Pixel coordinate listings
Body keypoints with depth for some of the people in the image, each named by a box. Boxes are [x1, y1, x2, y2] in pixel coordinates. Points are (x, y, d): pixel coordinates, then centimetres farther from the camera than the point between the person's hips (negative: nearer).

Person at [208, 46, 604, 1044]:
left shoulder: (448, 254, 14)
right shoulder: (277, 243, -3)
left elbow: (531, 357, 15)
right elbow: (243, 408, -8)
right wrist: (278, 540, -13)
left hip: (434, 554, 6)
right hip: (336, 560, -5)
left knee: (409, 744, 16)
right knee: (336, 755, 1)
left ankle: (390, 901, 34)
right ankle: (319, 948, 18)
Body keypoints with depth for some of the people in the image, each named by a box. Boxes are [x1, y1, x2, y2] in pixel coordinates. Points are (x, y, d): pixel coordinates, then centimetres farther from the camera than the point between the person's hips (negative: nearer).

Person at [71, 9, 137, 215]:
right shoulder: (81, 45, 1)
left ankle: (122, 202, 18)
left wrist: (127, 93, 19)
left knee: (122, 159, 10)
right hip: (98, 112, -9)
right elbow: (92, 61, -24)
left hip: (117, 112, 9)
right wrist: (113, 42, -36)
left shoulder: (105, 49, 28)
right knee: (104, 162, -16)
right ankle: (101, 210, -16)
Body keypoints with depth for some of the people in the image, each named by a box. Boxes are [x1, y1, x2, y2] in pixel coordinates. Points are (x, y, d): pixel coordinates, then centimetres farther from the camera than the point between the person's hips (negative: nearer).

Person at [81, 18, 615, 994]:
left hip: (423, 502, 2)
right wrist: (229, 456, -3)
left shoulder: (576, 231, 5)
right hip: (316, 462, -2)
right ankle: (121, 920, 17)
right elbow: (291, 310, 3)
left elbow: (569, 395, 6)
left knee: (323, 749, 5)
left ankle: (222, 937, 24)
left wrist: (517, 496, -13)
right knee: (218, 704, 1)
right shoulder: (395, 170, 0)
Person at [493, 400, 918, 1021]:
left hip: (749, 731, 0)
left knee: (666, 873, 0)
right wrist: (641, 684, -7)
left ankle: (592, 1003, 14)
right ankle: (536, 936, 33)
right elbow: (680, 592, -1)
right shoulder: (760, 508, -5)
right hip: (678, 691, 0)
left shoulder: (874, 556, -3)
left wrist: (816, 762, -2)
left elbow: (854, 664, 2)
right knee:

EXERCISE INSTRUCTIONS: Render every line of the listing above as a Markdown table, skipping blank lines. Use two columns, Row for the line number and Line for the text.

SOLUTION TO THE EXERCISE:
| Row | Line |
|---|---|
| 1 | Body keypoints with depth for some of the people in the image, each named by a box. Boxes are [x1, y1, x2, y2] in pixel coordinates. Points are (x, y, d): pixel coordinates, then centimetres farther from the camera than the point between the person's hips (negative: nearer). |
| 2 | Person at [208, 46, 604, 1044]: |
| 3 | left shoulder: (448, 254, 14) |
| 4 | right shoulder: (277, 243, -3) |
| 5 | left elbow: (531, 357, 15) |
| 6 | right elbow: (243, 408, -8) |
| 7 | right wrist: (278, 540, -13) |
| 8 | left hip: (434, 554, 6) |
| 9 | right hip: (336, 560, -5) |
| 10 | left knee: (409, 744, 16) |
| 11 | right knee: (336, 755, 1) |
| 12 | left ankle: (390, 901, 34) |
| 13 | right ankle: (319, 948, 18) |
| 14 | Body keypoints with depth for some of the people in the image, each named by a box. Boxes are [x1, y1, x2, y2] in pixel coordinates. Points are (x, y, d): pixel coordinates, then centimetres farther from the camera than the point between the person's hips (negative: nearer). |
| 15 | Person at [71, 9, 137, 215]: |
| 16 | right shoulder: (81, 45, 1) |
| 17 | left ankle: (122, 202, 18) |
| 18 | left wrist: (127, 93, 19) |
| 19 | left knee: (122, 159, 10) |
| 20 | right hip: (98, 112, -9) |
| 21 | right elbow: (92, 61, -24) |
| 22 | left hip: (117, 112, 9) |
| 23 | right wrist: (113, 42, -36) |
| 24 | left shoulder: (105, 49, 28) |
| 25 | right knee: (104, 162, -16) |
| 26 | right ankle: (101, 210, -16) |
| 27 | Body keypoints with depth for some of the people in the image, each named by a box. Boxes are [x1, y1, x2, y2] in pixel coordinates. Points are (x, y, d): pixel coordinates, then centimetres farther from the camera than the point between the person's hips (negative: nearer). |
| 28 | Person at [81, 18, 615, 994]: |
| 29 | left hip: (423, 502, 2) |
| 30 | right wrist: (229, 456, -3) |
| 31 | left shoulder: (576, 231, 5) |
| 32 | right hip: (316, 462, -2) |
| 33 | right ankle: (121, 920, 17) |
| 34 | right elbow: (291, 310, 3) |
| 35 | left elbow: (569, 395, 6) |
| 36 | left knee: (323, 749, 5) |
| 37 | left ankle: (222, 937, 24) |
| 38 | left wrist: (517, 496, -13) |
| 39 | right knee: (218, 704, 1) |
| 40 | right shoulder: (395, 170, 0) |
| 41 | Person at [493, 400, 918, 1021]: |
| 42 | left hip: (749, 731, 0) |
| 43 | left knee: (666, 873, 0) |
| 44 | right wrist: (641, 684, -7) |
| 45 | left ankle: (592, 1003, 14) |
| 46 | right ankle: (536, 936, 33) |
| 47 | right elbow: (680, 592, -1) |
| 48 | right shoulder: (760, 508, -5) |
| 49 | right hip: (678, 691, 0) |
| 50 | left shoulder: (874, 556, -3) |
| 51 | left wrist: (816, 762, -2) |
| 52 | left elbow: (854, 664, 2) |
| 53 | right knee: |